• [Obiettivo]: Riprendi il brano qui sotto su liberalismo ed economia di mercato e proseguilo dopo la sua ultima frase.

• [Estratto della pagina]:
§ §

Il neoliberale crede che la libera concorrenza sia un fenomeno naturale nelle società umane e che i poteri pubblici la ostacolano. D’altra parte, gli ordoliberali credono che il mercato abbia bisogno di un’efficace Stato regolatore, pena il rischio del monopolio. Entrambi, scrive Felice condividono l’assunto ideologico del mercato come fenomeno spontaneo. L’autore torna a più riprese su Hayek e ne confuta gli assunti spiegando che l’intervento pubblico può essere un fautore di ampliamento delle libertà della persona. Si ascrive al gruppo di chi sostiene che il neoliberismo ha scavato la fossa al liberalismo. Un altro fallimento del neoliberalismo sarebbe il fatto che con la prosperità ci sarebbero stati democrazia e diritti per tutti. Non è andata così (vedi Cina, Turchia, Russia, etc.). Ma questa promessa il liberalismo non l’ha mai fatta! Secondo Felice il liberalismo «si è separato dai diritti dell’uomo», conducendo all’incremento delle diseguaglianze e della frustrazione.

In questa parte del volume, Mingardi parte dalla presenza dello Stato e della necessità di limitarlo. In effetti, lo Stato ha un potere enorme, «ci dice quel che possiamo e quel che non possiamo fare. Non si limita però a dircelo: […] può costringerci a seguire i suoi dettami, è in grado di sanzionare un comportamento sgradito». Esso non sempre è il custode delle libertà che i cittadini limitano per sfuggire alla legge dell’homo homini lupus hobbesiana. Questo mina al concetto di società aperta. Mingardi è un abile difensore dell’economia di mercato. «In un mondo segnato dalla limitatezza delle risorse, a cominciare dal tempo che abbiamo a disposizione, l’economia di mercato serve a selezionare gli usi più proficui di tali risorse […]. L’economia di mercato è un setaccio» e «lo sviluppo economico […] consiste nell’allargamento del raggio delle scelte disponibili».

«Il mercato non ci propone una gerarchia di valori il cosiddetto “motivo del profitto”, che altrimenti potremmo chiamare: la tendenza delle persone a fare qualcosa in cambio di qualcos’altro, è il sigillo della convivenza possibile tra persone che hanno giudizi di valore diversi». Mingardi torna su Hayek: non esiste un controllo economico che non sia anche un controllo politico. In ottica liberale, lo Stato non può e non deve decidere come fattori produttivi debbano essere combinati. «L’economia ha a che fare con i mezzi, non con i fini». «L’economia di mercato non trasforma noi tutti dei super ricchi, ma ci ha reso decisamente tutti più ricchi. Questo essere più ricchi non è la premessa, ma la conseguenza del nostro essere più liberi». In pochi riusciranno a fare sempre quello che vogliono. Ma «sempre più persone riescono a fare qualcosa che assomiglia a quello che vorrebbero».

§ §

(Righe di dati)
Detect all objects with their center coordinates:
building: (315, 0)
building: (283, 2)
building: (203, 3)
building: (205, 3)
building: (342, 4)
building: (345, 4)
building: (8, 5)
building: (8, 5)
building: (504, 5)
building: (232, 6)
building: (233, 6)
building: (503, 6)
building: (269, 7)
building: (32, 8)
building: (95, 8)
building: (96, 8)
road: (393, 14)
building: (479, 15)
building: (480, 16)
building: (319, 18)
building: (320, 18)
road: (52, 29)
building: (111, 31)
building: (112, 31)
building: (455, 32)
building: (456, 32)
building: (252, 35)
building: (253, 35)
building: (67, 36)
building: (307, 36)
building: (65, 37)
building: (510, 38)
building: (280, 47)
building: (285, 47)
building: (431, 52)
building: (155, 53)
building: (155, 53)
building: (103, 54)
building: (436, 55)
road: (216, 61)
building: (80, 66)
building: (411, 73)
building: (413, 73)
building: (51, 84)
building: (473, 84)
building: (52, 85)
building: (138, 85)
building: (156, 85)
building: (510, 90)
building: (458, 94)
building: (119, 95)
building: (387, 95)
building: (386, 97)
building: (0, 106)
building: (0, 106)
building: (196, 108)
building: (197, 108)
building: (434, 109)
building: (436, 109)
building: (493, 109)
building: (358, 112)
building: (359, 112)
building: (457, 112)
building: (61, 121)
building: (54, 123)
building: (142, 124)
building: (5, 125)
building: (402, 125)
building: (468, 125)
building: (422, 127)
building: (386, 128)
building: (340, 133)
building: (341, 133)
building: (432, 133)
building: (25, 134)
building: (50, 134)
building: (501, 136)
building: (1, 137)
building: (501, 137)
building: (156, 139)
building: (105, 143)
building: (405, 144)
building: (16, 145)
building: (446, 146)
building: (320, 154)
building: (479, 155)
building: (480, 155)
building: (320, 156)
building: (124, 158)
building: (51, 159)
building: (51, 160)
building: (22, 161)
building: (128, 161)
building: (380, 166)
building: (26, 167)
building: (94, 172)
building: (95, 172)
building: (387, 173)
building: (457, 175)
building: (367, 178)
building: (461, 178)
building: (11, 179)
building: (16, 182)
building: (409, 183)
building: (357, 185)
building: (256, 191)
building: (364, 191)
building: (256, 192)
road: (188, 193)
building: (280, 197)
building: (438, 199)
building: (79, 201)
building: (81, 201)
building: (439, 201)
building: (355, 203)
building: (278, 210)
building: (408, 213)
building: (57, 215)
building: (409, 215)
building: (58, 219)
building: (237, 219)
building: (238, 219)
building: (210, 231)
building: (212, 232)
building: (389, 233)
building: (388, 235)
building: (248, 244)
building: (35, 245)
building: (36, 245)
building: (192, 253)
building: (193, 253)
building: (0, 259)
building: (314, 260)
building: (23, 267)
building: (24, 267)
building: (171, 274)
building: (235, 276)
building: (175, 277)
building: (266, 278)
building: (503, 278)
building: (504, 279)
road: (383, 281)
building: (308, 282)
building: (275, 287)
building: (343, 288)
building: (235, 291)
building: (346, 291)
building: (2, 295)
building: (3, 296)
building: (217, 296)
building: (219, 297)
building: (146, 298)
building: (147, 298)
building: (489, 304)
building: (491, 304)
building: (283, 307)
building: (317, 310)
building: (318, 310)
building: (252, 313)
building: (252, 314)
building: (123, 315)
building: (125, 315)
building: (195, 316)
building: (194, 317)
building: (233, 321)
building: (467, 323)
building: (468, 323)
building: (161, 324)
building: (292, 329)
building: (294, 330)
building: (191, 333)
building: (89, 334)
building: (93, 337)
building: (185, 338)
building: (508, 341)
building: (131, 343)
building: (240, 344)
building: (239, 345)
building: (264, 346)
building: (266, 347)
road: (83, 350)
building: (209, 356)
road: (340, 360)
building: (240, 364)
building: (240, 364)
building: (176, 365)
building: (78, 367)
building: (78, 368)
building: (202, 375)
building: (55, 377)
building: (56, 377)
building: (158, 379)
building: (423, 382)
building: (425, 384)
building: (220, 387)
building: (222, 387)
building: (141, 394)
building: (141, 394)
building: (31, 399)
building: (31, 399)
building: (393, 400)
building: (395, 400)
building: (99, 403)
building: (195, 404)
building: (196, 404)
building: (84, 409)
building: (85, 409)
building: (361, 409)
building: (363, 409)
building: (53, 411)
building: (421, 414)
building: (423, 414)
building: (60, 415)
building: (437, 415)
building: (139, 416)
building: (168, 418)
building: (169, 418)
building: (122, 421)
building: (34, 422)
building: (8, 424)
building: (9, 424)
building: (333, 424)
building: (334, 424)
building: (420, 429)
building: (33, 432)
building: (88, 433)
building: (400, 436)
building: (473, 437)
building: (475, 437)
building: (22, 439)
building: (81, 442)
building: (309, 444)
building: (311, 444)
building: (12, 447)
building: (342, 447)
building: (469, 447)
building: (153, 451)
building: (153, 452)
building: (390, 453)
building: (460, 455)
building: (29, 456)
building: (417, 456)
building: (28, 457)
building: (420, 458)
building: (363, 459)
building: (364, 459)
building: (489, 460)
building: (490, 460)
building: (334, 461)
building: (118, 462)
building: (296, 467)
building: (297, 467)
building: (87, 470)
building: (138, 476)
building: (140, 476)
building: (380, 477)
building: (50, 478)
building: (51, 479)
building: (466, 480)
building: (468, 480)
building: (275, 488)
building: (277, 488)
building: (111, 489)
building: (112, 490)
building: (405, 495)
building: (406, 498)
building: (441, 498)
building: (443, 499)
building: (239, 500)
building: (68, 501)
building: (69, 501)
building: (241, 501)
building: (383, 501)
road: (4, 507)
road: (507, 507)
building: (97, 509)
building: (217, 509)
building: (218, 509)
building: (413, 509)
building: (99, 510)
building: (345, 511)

§ §

• [Risposta all'esercizio]:
In questa ottica, la pianificazione rende tutto meno efficiente e rende più costosa la realizzazione di servizi. Mingardi risponde a Felice spiegando che «provare a correggere le disuguaglianze sociali […] sarebbe inutile. Esse sono destinati a ripresentarsi». E qualora queste disuguaglianze fossero corrette, ciò potrebbe venire a scapito di altri talenti – «vivere assieme significa scambiare gli uni con gli altri». Nella società aperta, il mercato ha la doppia funzione di ridistribuire la ricchezza continua e continua a crearne. Nell’ultimo terzo del volume, in cui si parla del futuro del liberalismo, Felice parte con la definizione di chi sono gli altri. Essi possono essere una fonte di oppressione o un aiuto. Giorgio Gaber ha cantato che la libertà è partecipazione. Di converso, Jean-Paul Sartre aveva detto che l’inferno sono gli altri. Ma in realtà gli altri possono essere entrambi. Entrambe le ipotesi nella prospettiva liberale della Storia sono fondate.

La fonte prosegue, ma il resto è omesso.